Reproduce the listing below word for word, keeping every line and its order unchanged.
((
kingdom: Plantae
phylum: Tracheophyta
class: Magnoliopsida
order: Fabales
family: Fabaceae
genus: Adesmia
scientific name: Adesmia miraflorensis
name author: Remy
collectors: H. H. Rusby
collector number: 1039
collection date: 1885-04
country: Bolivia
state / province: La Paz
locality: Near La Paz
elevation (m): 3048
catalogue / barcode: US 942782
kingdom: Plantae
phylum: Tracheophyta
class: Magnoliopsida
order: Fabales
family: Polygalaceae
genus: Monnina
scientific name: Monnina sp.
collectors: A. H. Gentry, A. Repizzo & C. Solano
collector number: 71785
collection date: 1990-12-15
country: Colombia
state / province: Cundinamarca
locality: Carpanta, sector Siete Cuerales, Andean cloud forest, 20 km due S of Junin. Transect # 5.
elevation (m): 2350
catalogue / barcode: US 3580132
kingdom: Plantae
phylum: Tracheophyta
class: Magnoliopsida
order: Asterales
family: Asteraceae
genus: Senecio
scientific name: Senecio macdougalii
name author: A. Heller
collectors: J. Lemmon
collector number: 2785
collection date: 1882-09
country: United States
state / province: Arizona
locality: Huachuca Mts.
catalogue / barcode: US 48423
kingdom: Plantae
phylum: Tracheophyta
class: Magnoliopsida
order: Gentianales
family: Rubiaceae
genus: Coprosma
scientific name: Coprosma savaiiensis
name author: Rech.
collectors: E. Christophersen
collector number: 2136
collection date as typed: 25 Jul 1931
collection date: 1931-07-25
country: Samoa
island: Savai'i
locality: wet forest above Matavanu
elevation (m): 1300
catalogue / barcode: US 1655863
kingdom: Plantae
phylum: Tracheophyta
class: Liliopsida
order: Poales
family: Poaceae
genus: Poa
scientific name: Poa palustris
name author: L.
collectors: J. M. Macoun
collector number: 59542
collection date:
))
THE RESULT
kingdom: Plantae
phylum: Tracheophyta
class: Magnoliopsida
order: Fabales
family: Fabaceae
genus: Adesmia
scientific name: Adesmia miraflorensis
name author: Remy
collectors: H. H. Rusby
collector number: 1039
collection date: 1885-04
country: Bolivia
state / province: La Paz
locality: Near La Paz
elevation (m): 3048
catalogue / barcode: US 942782
kingdom: Plantae
phylum: Tracheophyta
class: Magnoliopsida
order: Fabales
family: Polygalaceae
genus: Monnina
scientific name: Monnina sp.
collectors: A. H. Gentry, A. Repizzo & C. Solano
collector number: 71785
collection date: 1990-12-15
country: Colombia
state / province: Cundinamarca
locality: Carpanta, sector Siete Cuerales, Andean cloud forest, 20 km due S of Junin. Transect # 5.
elevation (m): 2350
catalogue / barcode: US 3580132
kingdom: Plantae
phylum: Tracheophyta
class: Magnoliopsida
order: Asterales
family: Asteraceae
genus: Senecio
scientific name: Senecio macdougalii
name author: A. Heller
collectors: J. Lemmon
collector number: 2785
collection date: 1882-09
country: United States
state / province: Arizona
locality: Huachuca Mts.
catalogue / barcode: US 48423
kingdom: Plantae
phylum: Tracheophyta
class: Magnoliopsida
order: Gentianales
family: Rubiaceae
genus: Coprosma
scientific name: Coprosma savaiiensis
name author: Rech.
collectors: E. Christophersen
collector number: 2136
collection date as typed: 25 Jul 1931
collection date: 1931-07-25
country: Samoa
island: Savai'i
locality: wet forest above Matavanu
elevation (m): 1300
catalogue / barcode: US 1655863
kingdom: Plantae
phylum: Tracheophyta
class: Liliopsida
order: Poales
family: Poaceae
genus: Poa
scientific name: Poa palustris
name author: L.
collectors: J. M. Macoun
collector number: 59542
collection date:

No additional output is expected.